+++ Text shown +++
Phu Quoc fish sauce is made from anchovies that have been fermented in brine in large barrels measuring 1.5 to 3 m in diameter and 2 to 4 m in height, containing 7 to 13 tons of product. The barrels are made from braided rattan from the local mountains, and can be used for up to 60 years; as the barrels age they produce better sauce.

Traditionally and since 2012 by law, Phu Quoc sauce is made exclusively from anchovies harvested from waters surrounding the island. During the fishing season (which extends from July to December), fishermen harvest anchovies by net, removing the anchovies from among other fish and items in the nets, and immediately salting them on board, combining them with salt at a 3:1 ratio, then transporting them to the docks where they are placed into the barrels.
+++ Supplied records +++
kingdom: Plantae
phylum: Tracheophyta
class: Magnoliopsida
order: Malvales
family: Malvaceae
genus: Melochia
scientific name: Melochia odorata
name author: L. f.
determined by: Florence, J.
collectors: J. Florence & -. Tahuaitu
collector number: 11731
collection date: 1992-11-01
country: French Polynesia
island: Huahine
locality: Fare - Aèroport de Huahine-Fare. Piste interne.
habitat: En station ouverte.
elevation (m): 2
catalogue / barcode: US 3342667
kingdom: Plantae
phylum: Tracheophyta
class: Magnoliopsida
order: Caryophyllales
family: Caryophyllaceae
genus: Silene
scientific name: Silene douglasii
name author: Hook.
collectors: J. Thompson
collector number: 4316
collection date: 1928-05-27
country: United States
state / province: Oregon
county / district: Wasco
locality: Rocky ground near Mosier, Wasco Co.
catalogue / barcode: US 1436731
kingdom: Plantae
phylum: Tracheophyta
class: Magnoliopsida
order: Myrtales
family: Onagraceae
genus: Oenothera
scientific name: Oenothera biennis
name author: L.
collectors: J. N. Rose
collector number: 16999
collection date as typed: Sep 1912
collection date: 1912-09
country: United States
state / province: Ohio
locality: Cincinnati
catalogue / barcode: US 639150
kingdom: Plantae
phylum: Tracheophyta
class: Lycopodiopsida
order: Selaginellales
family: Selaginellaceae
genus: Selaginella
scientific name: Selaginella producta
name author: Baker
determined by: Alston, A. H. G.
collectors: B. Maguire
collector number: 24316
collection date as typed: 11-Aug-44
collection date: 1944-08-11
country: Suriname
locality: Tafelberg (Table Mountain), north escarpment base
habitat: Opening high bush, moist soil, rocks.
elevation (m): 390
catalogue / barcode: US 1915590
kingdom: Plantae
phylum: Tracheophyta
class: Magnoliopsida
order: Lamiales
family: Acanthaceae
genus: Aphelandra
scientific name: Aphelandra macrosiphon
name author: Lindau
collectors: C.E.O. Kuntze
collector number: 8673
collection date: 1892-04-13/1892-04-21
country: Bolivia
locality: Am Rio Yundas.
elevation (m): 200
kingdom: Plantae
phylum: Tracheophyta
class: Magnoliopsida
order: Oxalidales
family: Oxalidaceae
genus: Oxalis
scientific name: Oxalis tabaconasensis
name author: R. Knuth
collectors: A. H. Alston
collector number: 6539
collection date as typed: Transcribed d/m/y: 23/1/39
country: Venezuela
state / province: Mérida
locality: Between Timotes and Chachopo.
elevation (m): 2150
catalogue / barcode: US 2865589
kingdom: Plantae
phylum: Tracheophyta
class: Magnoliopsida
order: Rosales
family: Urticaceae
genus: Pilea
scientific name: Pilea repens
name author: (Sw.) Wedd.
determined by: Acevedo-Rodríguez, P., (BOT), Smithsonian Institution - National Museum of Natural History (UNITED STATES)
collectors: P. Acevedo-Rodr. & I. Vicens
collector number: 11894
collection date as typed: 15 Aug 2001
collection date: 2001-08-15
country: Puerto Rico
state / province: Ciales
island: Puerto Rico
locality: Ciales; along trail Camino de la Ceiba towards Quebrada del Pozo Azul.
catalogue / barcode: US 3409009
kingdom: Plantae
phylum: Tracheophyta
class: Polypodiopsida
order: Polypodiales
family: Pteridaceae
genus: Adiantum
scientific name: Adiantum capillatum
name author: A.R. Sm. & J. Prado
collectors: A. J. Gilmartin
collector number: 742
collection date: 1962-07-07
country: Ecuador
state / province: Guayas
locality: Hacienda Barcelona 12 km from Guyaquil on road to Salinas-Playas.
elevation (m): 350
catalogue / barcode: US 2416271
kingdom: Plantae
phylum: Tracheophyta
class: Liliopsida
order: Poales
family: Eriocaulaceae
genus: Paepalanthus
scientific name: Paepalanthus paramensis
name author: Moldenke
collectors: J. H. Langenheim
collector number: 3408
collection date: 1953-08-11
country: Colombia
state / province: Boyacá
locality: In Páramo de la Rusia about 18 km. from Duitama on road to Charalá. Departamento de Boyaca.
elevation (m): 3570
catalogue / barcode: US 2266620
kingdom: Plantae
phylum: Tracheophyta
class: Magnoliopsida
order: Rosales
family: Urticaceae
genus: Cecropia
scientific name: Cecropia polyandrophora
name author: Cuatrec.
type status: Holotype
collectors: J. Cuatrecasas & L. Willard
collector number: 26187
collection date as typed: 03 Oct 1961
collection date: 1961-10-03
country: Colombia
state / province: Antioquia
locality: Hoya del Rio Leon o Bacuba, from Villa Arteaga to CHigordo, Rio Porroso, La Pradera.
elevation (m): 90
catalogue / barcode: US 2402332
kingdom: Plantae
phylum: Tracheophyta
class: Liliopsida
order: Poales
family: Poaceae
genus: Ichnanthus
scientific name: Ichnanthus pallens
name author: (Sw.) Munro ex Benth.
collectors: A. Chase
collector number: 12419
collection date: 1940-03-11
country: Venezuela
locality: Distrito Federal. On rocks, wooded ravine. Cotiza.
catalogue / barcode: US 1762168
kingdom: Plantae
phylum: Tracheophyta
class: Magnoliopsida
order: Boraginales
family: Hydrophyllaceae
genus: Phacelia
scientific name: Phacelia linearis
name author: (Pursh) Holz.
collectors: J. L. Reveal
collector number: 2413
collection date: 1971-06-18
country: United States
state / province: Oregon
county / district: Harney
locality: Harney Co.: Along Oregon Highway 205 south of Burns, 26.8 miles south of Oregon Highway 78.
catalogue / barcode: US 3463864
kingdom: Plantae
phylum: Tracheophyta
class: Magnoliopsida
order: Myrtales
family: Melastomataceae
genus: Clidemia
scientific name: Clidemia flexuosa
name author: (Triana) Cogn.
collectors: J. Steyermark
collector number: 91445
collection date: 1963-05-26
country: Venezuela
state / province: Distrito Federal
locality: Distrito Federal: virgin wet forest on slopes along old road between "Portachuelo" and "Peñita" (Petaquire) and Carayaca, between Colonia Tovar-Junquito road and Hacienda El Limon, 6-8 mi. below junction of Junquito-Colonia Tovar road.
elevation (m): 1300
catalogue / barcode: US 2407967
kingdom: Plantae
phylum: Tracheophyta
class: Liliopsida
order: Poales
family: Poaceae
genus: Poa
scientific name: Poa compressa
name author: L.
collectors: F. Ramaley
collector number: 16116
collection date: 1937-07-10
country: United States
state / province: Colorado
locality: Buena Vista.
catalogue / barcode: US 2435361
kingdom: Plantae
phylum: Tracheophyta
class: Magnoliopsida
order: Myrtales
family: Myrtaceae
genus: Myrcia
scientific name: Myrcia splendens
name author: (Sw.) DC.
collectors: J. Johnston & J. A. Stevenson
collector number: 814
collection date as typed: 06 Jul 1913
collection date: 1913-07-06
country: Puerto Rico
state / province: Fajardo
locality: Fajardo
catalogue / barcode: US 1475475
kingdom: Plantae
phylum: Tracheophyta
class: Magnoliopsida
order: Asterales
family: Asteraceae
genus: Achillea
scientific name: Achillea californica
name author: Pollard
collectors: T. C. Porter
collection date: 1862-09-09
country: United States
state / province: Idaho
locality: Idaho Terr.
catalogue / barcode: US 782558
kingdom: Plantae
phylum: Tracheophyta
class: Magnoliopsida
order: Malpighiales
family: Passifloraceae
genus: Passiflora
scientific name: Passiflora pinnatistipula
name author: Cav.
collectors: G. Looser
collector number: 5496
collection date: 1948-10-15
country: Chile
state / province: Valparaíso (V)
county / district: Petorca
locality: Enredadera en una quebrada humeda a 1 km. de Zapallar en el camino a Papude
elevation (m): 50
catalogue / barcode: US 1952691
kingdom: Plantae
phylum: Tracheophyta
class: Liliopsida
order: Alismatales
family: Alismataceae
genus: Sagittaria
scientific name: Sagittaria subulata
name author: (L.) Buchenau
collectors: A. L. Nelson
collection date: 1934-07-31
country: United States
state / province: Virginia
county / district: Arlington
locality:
+++
Instructions for the task: Output everything in the Phu Quoc fish sauce text from "Phu Quoc fish" down to "into the barrels.", copied without any changes.

Exercise result:
Phu Quoc fish sauce is made from anchovies that have been fermented in brine in large barrels measuring 1.5 to 3 m in diameter and 2 to 4 m in height, containing 7 to 13 tons of product. The barrels are made from braided rattan from the local mountains, and can be used for up to 60 years; as the barrels age they produce better sauce.

Traditionally and since 2012 by law, Phu Quoc sauce is made exclusively from anchovies harvested from waters surrounding the island. During the fishing season (which extends from July to December), fishermen harvest anchovies by net, removing the anchovies from among other fish and items in the nets, and immediately salting them on board, combining them with salt at a 3:1 ratio, then transporting them to the docks where they are placed into the barrels.